Versteckt


Kostüm: Marika Moritz
Model: Claire Weiss

Die Inka-Prinzessin in rot
Für eine befreundete Kostümdesign-Studentin habe ich ihre Semesterarbeit fotografiert. Inszenierte Bilder oder Mode sind sonst eher nichts für mich, aber es war eine gute Abwechslung und Herausforderung. Es war im August auch das einzige Shooting, da ich andersweitig in ein Projekt eingebunden war. Tatsächlich habe ich von diesem Sommer nicht viel mitbekommen.
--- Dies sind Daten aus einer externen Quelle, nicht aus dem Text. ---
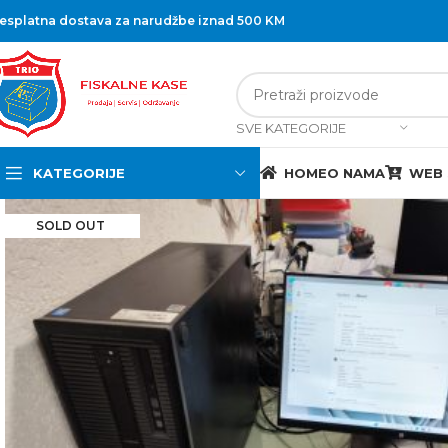
esplatna dostava za narudžbe iznad 500 KM
SVE KATEGORIJE
KATEGORIJE
HOME
O NAMA
WEB
SOLD OUT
Ich bin weder verreist, noch habe ich die Sonne gesehen, da ich die letzten Wochen nur drinnen saß und über dem Rechner hing. Sobald das Projekt veröffentlicht ist, werde ich mehr dazu erzählen.
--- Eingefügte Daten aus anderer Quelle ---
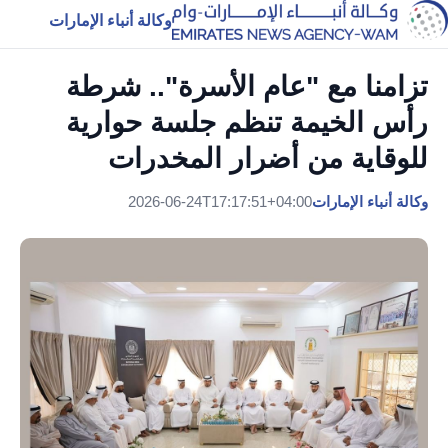
وكالة أنباء الإمارات
تزامنا مع "عام الأسرة".. شرطة
رأس الخيمة تنظم جلسة حوارية
للوقاية من أضرار المخدرات
وكالة أنباء الإمارات
2026-06-24T17:17:51+04:00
Die Geschichte hinter dem Kostüm, laut der Schneiderin, handelt von der Inka-Prinzessin Manouka. Sie ist nicht für harte Arbeit geboren, sondern lebt in einem goldenen Käfig. Das vermeintlich sperrige Kleid soll das zeigen: eingeschränkte, gesellschaftliche Freiheit durch geringe Bewegungsfreiheit.
Manouka wäre aber viel lieber eine Kriegerin und stiehlt sich daher heimlich aus dem Palast, um die tapferen Soldaten und Jäger zu beobachten.

Die Fotos sollten die Geschichte transportieren, und gleichzeitig das Kostüm in seiner Gesamtheit und in Details präsentieren, damit die formale Kriterien getroffen werden. Die Ästhetik der Serie war definiert von seiner Funktion.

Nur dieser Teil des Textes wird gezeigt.